» **SOURCE MATERIAL**
---*---

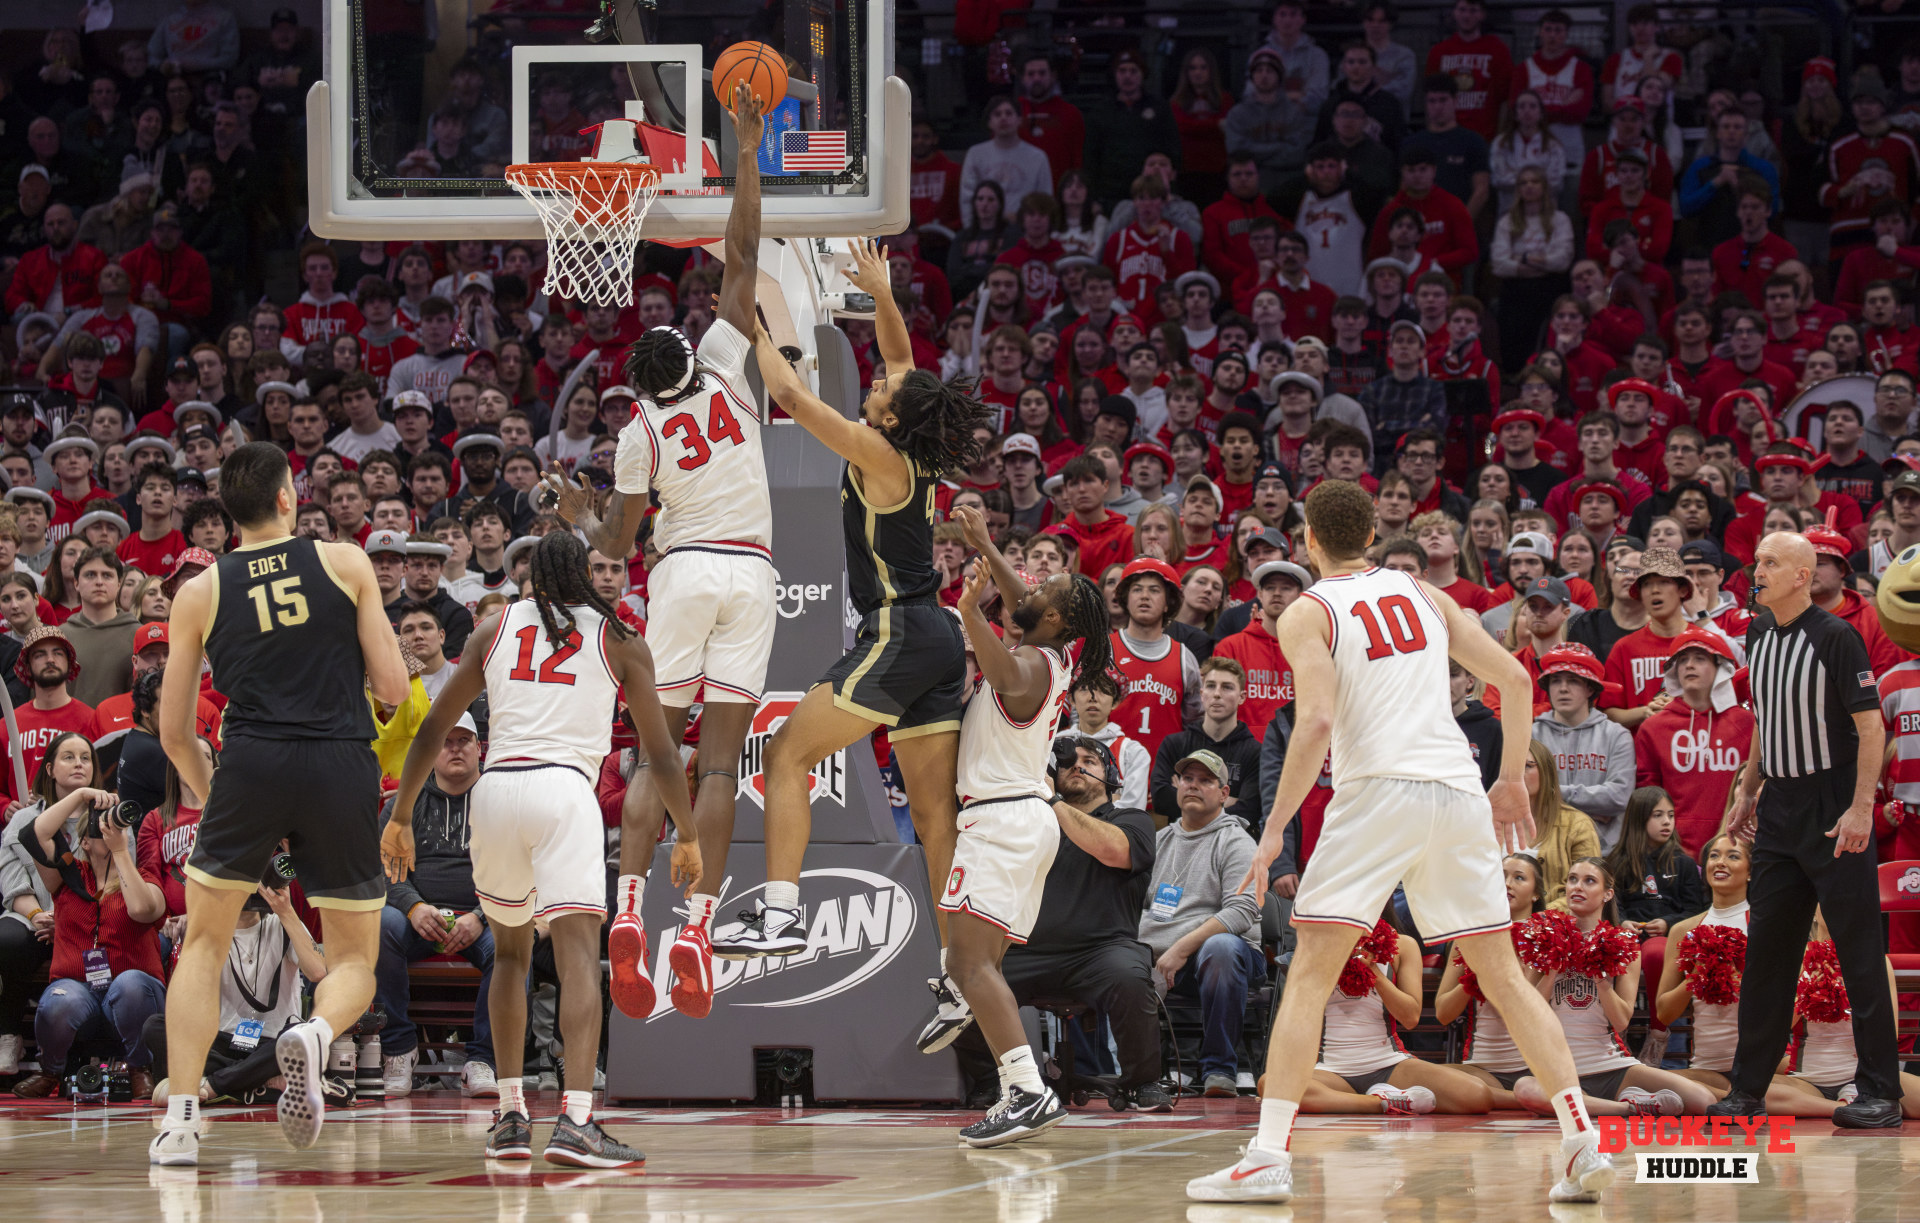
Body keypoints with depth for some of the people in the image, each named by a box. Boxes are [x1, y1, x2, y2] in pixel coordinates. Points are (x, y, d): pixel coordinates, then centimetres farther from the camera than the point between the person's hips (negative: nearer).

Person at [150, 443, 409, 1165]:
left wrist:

---*---

» **ABOUT THIS EXERCISE**
Rewrite the listing above with each instance of "pixel coordinates" changed to "image coordinates" and nothing else altered, omitting the picture from your version.

» **COMPLETED EXERCISE**
Body keypoints with depth for some of the people in the image, each named by a box. Boxes are [x1, y1, x2, y2] in image coordinates. Points are (x, y, d): image coordinates, then centimetres farther from the camera than the point between the person's hips (negative: nearer).

Person at [150, 443, 409, 1165]:
left wrist:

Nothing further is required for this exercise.